§ EXERCISE DETAILS: Each line in the entries below that holds the string "problem" must be copied.

Data records:
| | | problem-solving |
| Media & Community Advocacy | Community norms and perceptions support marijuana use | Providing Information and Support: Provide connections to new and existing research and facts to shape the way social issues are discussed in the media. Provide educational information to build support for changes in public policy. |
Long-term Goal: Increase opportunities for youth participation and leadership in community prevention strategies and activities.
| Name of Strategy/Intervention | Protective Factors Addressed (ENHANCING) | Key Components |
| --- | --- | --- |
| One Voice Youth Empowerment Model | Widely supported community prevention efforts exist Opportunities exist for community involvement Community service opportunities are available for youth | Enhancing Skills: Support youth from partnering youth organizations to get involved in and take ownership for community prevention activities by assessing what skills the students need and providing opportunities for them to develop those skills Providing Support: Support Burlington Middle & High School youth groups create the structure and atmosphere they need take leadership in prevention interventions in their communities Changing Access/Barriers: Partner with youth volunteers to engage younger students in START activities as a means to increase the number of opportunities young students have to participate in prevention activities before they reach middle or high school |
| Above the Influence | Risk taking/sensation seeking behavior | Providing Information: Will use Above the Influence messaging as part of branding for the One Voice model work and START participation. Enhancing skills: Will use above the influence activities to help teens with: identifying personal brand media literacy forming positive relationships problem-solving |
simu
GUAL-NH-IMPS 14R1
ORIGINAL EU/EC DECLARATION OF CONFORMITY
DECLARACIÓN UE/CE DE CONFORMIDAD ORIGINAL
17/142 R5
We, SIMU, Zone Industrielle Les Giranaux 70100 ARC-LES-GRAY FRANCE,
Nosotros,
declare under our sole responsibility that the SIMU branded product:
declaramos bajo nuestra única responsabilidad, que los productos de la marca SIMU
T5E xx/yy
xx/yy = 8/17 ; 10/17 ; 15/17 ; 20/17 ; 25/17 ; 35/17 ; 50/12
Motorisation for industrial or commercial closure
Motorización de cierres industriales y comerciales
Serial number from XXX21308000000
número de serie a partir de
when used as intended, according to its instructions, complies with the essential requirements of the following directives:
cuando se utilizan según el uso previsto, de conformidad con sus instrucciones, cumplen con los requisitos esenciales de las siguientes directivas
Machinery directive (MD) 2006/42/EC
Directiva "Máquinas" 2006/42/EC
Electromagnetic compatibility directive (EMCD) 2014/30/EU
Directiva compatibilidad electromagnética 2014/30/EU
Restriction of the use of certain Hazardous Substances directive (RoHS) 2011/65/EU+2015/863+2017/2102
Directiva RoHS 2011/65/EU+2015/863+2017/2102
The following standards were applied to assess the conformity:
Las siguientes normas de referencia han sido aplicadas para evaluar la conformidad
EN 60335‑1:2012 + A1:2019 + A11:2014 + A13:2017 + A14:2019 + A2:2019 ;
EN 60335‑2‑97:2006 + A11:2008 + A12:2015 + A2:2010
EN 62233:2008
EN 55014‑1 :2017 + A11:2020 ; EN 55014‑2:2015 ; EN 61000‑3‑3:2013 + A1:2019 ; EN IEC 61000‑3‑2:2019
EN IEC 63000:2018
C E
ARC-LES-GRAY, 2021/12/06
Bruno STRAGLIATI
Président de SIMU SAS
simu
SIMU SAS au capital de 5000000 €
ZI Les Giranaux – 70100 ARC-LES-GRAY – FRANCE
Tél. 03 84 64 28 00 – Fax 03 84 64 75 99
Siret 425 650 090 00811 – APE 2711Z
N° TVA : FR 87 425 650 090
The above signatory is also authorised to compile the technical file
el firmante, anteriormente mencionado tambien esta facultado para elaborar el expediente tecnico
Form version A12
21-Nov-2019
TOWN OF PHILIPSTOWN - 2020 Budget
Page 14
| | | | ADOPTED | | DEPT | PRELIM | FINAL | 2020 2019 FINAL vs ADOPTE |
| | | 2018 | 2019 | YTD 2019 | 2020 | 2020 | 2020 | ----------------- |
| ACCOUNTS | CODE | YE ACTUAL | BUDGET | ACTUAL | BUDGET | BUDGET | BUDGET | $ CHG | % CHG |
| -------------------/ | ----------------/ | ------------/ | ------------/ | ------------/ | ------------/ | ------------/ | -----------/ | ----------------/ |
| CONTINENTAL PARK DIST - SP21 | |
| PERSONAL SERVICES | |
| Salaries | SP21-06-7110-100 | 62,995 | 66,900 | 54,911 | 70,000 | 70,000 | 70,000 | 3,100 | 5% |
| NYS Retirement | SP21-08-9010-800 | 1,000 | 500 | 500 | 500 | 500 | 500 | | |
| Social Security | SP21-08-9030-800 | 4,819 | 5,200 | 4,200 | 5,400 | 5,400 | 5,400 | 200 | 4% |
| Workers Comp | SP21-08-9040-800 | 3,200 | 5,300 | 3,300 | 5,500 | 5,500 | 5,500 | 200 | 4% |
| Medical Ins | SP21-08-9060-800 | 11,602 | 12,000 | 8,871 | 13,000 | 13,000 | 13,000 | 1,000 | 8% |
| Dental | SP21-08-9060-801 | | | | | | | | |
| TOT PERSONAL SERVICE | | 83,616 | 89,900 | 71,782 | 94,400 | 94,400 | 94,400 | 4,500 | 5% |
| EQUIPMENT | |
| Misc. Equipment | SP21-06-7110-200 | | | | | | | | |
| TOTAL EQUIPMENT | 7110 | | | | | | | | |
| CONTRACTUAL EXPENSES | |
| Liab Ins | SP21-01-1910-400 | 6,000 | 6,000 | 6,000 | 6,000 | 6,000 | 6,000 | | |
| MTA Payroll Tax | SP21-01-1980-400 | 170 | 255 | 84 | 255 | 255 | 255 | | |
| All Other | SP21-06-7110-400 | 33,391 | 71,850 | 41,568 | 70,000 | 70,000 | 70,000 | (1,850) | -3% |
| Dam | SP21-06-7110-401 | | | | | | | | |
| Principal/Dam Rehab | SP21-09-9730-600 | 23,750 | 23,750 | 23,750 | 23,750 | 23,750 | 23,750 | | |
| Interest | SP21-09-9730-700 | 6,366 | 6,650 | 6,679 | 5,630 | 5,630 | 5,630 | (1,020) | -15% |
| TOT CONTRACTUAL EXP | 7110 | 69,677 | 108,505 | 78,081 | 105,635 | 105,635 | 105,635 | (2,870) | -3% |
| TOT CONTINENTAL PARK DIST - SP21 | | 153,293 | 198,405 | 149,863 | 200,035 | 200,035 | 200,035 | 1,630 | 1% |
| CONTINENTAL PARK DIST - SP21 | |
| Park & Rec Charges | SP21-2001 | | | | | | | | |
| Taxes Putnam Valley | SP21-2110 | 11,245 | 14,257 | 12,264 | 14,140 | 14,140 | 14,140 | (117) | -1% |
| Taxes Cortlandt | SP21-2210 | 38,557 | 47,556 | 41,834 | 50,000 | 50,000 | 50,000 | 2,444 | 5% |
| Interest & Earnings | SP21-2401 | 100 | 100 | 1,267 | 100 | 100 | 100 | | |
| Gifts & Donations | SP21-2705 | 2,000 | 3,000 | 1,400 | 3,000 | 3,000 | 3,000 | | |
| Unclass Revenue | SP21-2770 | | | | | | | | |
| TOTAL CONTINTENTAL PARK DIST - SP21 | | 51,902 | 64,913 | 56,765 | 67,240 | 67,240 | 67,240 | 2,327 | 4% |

§ OUTPUT FOR THIS TASK:
| | | problem-solving |
| Above the Influence | Risk taking/sensation seeking behavior | Providing Information: Will use Above the Influence messaging as part of branding for the One Voice model work and START participation. Enhancing skills: Will use above the influence activities to help teens with: identifying personal brand media literacy forming positive relationships problem-solving |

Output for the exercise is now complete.